MicroRNA regulation of the MRN complex impacts DNA damage, cellular senescence, and angiogenic signaling

• Main Authors: Espinosa-Diez, Cristina (Author), Wilson, RaeAnna (Author), Chatterjee, Namita (Author), Hudson, Clayton (Author), Ruhl, Rebecca (Author), Hipfinger, Christina (Author), Helms, Erin (Author), Khan, Omar Fizal (Author), Anderson, Daniel Griffith (Author), Anand, Sudarshan (Author)

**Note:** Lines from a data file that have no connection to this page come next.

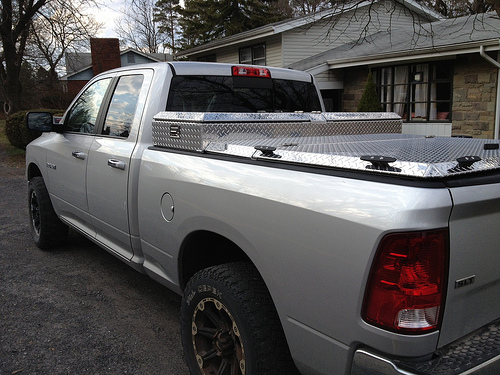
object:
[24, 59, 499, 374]
pickup truck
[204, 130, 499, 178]
cover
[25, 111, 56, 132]
sideview mirror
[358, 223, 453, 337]
brakelight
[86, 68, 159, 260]
door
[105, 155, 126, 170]
handle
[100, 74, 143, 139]
window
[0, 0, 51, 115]
tree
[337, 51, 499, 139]
wall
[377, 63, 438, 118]
curtain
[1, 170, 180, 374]
driveway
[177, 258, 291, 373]
tire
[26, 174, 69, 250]
tire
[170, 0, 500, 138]
house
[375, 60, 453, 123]
window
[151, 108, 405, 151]
tool box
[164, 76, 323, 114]
back window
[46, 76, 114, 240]
door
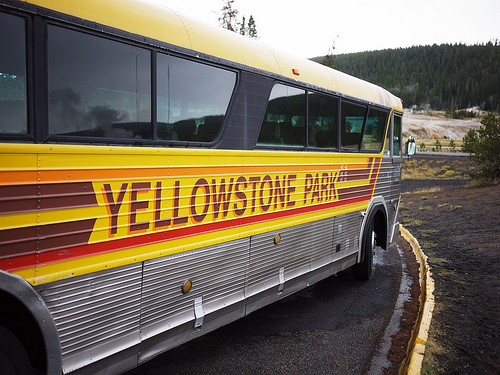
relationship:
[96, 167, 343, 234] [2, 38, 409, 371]
lettering on bus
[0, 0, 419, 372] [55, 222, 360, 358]
bus has siding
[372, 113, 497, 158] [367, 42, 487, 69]
mountain covered covered trees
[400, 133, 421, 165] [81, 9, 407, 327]
mirror on bus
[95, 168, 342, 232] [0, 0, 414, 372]
sign on bus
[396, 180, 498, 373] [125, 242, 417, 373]
dirt on side of road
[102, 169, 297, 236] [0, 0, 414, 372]
word on bus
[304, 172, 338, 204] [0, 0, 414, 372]
park. on bus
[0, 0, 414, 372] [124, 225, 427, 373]
bus on road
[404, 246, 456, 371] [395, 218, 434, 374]
curb on border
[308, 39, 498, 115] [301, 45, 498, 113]
trees on a mountain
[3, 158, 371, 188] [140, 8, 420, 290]
orange stripe on bus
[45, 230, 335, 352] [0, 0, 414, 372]
silver area on bus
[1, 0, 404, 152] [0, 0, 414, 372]
windows along side of bus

• Other Authors: Massachusetts Institute of Technology. Department of Chemical Engineering (Contributor), Massachusetts Institute of Technology. Institute for Medical Engineering & Science (Contributor), Harvard University- (Contributor), Koch Institute for Integrative Cancer Research at MIT (Contributor)
• Format: Article
• Language: English
• Published: Springer Science and Business Media LLC, 2019-08-09T16:03:30Z.
• Subjects: Article
• Online Access: Get fulltext

 MicroRNAs (miRs) contribute to biological robustness by buffering cellular processes from external perturbations. Here we report an unexpected link between DNA damage response and angiogenic signaling that is buffered by a miR. We demonstrate that genotoxic stress-induced miR-494 inhibits the DNA repair machinery by targeting the MRE11a-RAD50-NBN (MRN) complex. Gain-and loss-of-function experiments show that miR-494 exacerbates DNA damage and drives endothelial senescence. Increase of miR-494 affects telomerase activity, activates p21, decreases pRb pathways, and diminishes angiogenic sprouting. Genetic and pharmacological disruption of the MRN pathway decreases VEGF signaling, phenocopies miR-494-induced senescence, and disrupts angiogenic sprouting. Vascular-Targeted delivery of miR-494 decreases both growth factor-induced and tumor angiogenesis in mouse models. Our work identifies a putative miR-facilitated mechanism by which endothelial cells can be insulated against VEGF signaling to facilitate the onset of senescence and highlight the potential of targeting DNA repair to disrupt pathological angiogenesis.